On consideration of the reasons for judgment of the Supreme Court their Lordships are of opinion that in allowing the appeal it was intended to decide that the disallowances complained of were to be set aside once and for all and that the reason for referring the matter back to the Minister was merely to enable him to adjust the assessments in accordance with this decision. That, in the opinion of their Lordships, was the correct order to make, but the reference back to the Minister for this purpose could and should have been made under the inherent jurisdiction of the Court and not under section 65(2). It cannot be doubted that when the Court has answered a question submitted to it in such a way as to necessitate a revision of the assessment it has inherent jurisdiction to send the assessment back for that purpose instead of being bound itself to make the consequential alterations.

(emphasis added)


[43] Finally, in Rutledge v. The Queen, 2001 DTC 65, Bell J. said


[14] This Court has the inherent jurisdiction to set aside a dismissal of an appeal on the basis of erroneous advice, such dismissal not have been created by a Judgment of this Court.

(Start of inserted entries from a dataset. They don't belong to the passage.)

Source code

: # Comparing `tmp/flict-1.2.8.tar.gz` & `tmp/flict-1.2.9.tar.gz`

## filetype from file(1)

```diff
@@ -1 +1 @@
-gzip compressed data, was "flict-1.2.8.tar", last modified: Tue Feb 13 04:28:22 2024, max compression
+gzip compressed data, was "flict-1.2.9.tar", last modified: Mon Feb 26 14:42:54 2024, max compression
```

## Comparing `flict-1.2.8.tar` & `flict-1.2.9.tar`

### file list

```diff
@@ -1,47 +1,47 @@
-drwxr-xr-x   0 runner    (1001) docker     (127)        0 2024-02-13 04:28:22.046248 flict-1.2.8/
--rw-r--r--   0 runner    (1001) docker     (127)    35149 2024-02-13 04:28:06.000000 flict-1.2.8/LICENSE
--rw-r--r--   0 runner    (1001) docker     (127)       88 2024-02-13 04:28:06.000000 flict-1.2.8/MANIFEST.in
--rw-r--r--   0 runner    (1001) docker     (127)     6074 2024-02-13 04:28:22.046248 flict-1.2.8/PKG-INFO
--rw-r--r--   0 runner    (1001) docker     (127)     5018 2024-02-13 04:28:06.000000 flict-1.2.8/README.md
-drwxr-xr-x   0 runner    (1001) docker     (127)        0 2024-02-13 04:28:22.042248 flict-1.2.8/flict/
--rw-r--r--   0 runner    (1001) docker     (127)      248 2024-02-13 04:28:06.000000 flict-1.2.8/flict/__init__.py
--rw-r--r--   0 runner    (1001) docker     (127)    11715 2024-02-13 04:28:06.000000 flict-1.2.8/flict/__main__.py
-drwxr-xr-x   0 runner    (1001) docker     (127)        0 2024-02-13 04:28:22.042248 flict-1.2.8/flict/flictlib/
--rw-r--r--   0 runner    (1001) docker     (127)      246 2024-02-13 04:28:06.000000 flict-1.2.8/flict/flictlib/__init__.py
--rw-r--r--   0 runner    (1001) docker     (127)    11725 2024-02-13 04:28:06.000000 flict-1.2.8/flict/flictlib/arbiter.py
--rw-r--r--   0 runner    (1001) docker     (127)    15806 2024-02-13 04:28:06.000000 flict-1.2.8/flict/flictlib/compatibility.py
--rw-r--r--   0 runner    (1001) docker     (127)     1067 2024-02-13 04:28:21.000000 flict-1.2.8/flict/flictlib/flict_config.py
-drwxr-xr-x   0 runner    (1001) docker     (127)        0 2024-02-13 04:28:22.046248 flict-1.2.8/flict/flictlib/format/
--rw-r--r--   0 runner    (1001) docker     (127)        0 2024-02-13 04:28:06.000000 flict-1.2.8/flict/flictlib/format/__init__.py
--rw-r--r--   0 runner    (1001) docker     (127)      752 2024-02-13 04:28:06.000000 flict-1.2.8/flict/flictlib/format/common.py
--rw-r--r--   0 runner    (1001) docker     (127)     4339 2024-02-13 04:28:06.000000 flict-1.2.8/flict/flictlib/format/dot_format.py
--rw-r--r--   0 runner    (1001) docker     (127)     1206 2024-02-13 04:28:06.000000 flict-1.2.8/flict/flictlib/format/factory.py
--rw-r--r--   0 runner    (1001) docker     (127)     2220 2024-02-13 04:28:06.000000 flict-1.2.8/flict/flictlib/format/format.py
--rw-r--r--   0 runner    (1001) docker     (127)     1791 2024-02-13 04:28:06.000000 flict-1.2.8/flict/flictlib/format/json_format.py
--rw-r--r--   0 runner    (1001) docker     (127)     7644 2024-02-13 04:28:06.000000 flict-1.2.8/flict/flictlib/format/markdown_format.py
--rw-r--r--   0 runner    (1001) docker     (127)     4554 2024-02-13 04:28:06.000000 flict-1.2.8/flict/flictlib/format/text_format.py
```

[44] I am in complete and respectful agreement. This court clearly has jurisdiction to set aside a notice of withdrawal.

1 comment:

  1. Mr. Basman,

    Interesting essay. I have a question regarding the effect of the Hospital Insurance Act (BC) which says "Despite a contract or any other Act" non-beneficiaries must pay for hospital services.

    Does this mean that the Judicature Act and the Law and Equity Act do not apply? Is a defendant barred from pleading equitable defences to an action under the Act?